Open agitter opened 6 years ago
Updated with published version. Code is here: https://github.com/isayev/ReLeaSE
Not sure I'm doing this correctly, but reading through this paper now and wanted to try contributing by sharing my summary and thoughts.
Popova et al. describe a strategy for in silico design and optimization of drugs toward arbitrary molecular properties that connects two deep neural networks with reinforcement learning (RL). Both of the deep neural networks are trained only on SMILES molecular representations, which is critical for integrating the de novo structure generation and property prediction into a single RL system.
Two deep neural networks are used: one generative network (G) and one predictive network (P).
G is a specific type of generative RNN, a stack-RNN [@arxiv:1503.01007], which was chosen because generation of valid SMILES requires the ability to count rings, valence electrons, and check for multiple bracket opening and closings. LSTM and GRU architectures cannot count and are therefore unsuitable for generating SMILES. Although the stack-RNN is a logically sound choice for this task, Neural Turing Machines are also theoretically a sound choice.
P is a deep neural network with (2) one embedding layer, (2) one LSTM layer, and (3) two dense layers. P is designed to compute arbitrary molecule properties, i.e. can be trained to map SMILES to any molecular property. P is unique compared to other quantitative structure-activity relationship computation methods in that it requires no numerical descriptor of the input molecule. P was trained here to predict three different properties: Tm (melting temperature), logP, and pIC50.
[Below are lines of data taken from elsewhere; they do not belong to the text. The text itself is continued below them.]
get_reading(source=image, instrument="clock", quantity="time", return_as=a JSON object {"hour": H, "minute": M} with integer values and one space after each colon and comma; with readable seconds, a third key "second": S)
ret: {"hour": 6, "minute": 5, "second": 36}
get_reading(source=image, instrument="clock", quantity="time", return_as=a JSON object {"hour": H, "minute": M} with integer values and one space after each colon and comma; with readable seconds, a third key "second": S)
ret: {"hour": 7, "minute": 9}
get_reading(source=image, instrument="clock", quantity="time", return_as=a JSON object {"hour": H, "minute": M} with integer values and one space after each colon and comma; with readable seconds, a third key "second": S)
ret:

RL formulation - The problem of generating chemical compounds with desired properties can be formulated as a task of finding a vector of parameters of a policy network that aims to maximize expected reward.
G was trained on 1.5 million molecules from Chembl21, and then used to generate a set of 1 million molecules de-novo. Of the 1M generated SMILES, 95% of the molecules produced by G were valid structures according to ChemAxon. Less than 0.1% of the SMILES produced were present in the training set. Strikingly, only 3% of the 1 million SMILES generated by G were found in the ZINC database. The authors demonstrate the value of using stack-augmented RNN by training another RNN without this feature, and showed that the stack-RNN produced a distribution of less similar molecules, with repeats of identical molecules. Finally, they determine that although the molecules generated by their stack-RNN were very unique compared to other databases, these molecules were synthetically approachable according to the synthetic accessibility score (SAS) [@doi:10.1186/1758-2946-1-8]. Taken together, it seems that this model certainly does not simply memorize the input data, and can be used to produce novel chemical diversity. However, production of invalid structures 1/20 times still seems high, and there is room to explore how invalid structures might be eliminated or disfavored during training.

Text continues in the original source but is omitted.